The team next used the same atmosphere-ocean general circulation model to simulate volcanism, specifically the monumental eruptions of the Deccan Traps. Volcanoes belch an amalgam of gases—some cause climate-cooling aerosols to form, but others linger in the atmosphere, where they act like greenhouse gases. The bigger the eruption is, the larger those belches are. And the Deccan Traps, in modern-day India, let loose some of the most impressive volcanism that the world has ever witnessed roughly 66 million years ago.

Those eruptions pumped out millions of cubic kilometers of magma. (For comparison, the eruption of Mount St. Helens in Washington State in 1980 released approximately 1 cubic kilometer of magma.) Chiarenza put it in geographic perspective: “Imagine France made out of basaltic lava.”

Cooling and Warming of Volcanism

Chiarenza and his collaborators modeled several different eruption scenarios. (The amount and proportion of gases emitted by the Deccan Traps, as well as the duration of the eruptions, aren’t well constrained.)

The researchers found potential cooling of up to about 10°C, but equatorial regions of the planet would still have remained habitable, the team concluded. Warming of a few degrees Celsius was also possible as a result of the volcanism, Chiarenza and his colleagues found. Warming would have actually allowed the dinosaurs to expand their range, habitat modeling revealed.

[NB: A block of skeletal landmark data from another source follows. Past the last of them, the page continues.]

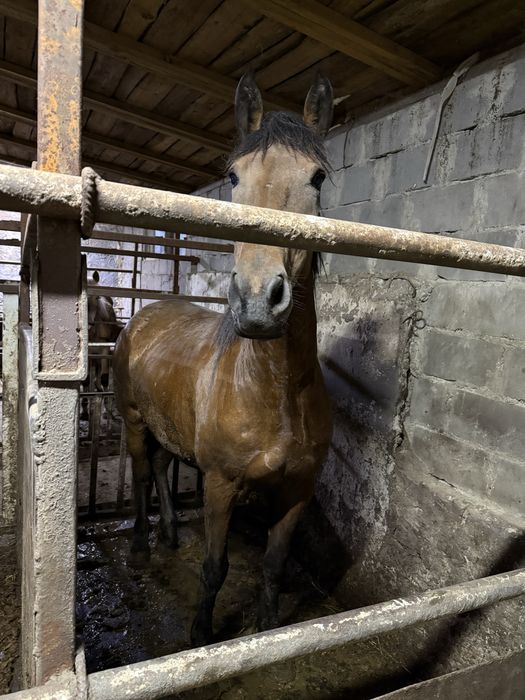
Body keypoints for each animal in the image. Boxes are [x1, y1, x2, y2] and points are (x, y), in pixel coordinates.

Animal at [113, 72, 334, 647]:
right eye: (233, 177)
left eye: (318, 177)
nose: (258, 300)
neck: (274, 388)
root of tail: (146, 314)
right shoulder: (219, 484)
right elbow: (215, 568)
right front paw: (201, 633)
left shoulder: (297, 492)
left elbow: (275, 565)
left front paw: (268, 627)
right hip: (134, 421)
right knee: (142, 474)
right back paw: (141, 546)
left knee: (162, 466)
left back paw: (170, 534)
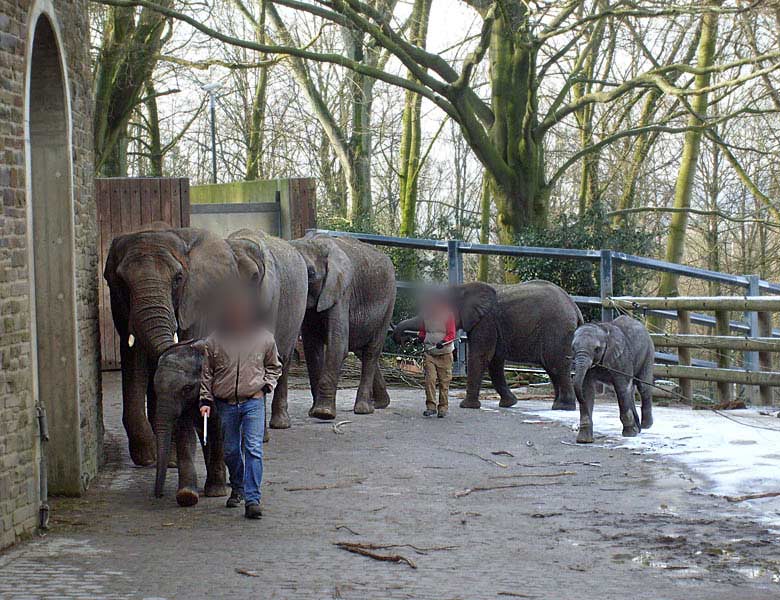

The Chicxulub asteroid impact was therefore the likely death knell, the team concluded. “These results support the asteroid impact as the main driver of the non-avian dinosaur extinction,” the team concluded last month in the Proceedings of the National Academy of Sciences of the United States of America. That’s consistent with other recent findings.

However, volcanism might still have left an imprint on the extinction event, the researchers acknowledge. Carbon dioxide–induced warming could have mitigated some of the most deleterious effects of the asteroid impact, potentially reducing the severity of the extinction, said Chiarenza.

There’s another extinction worth studying, said Tohoku University’s Kaiho. It occurred 145 million years ago at the Jurassic-Cretaceous boundary. Just like the end Cretaceous extinction, there was a contemporaneous impact—it formed the 130-kilometer-diameter Morokweng crater in South Africa—but it’s not well understood, said Kaiho. “The relation between the impact and the mass extinction recorded at the Jurassic-Cretaceous boundary has not yet been clarified.”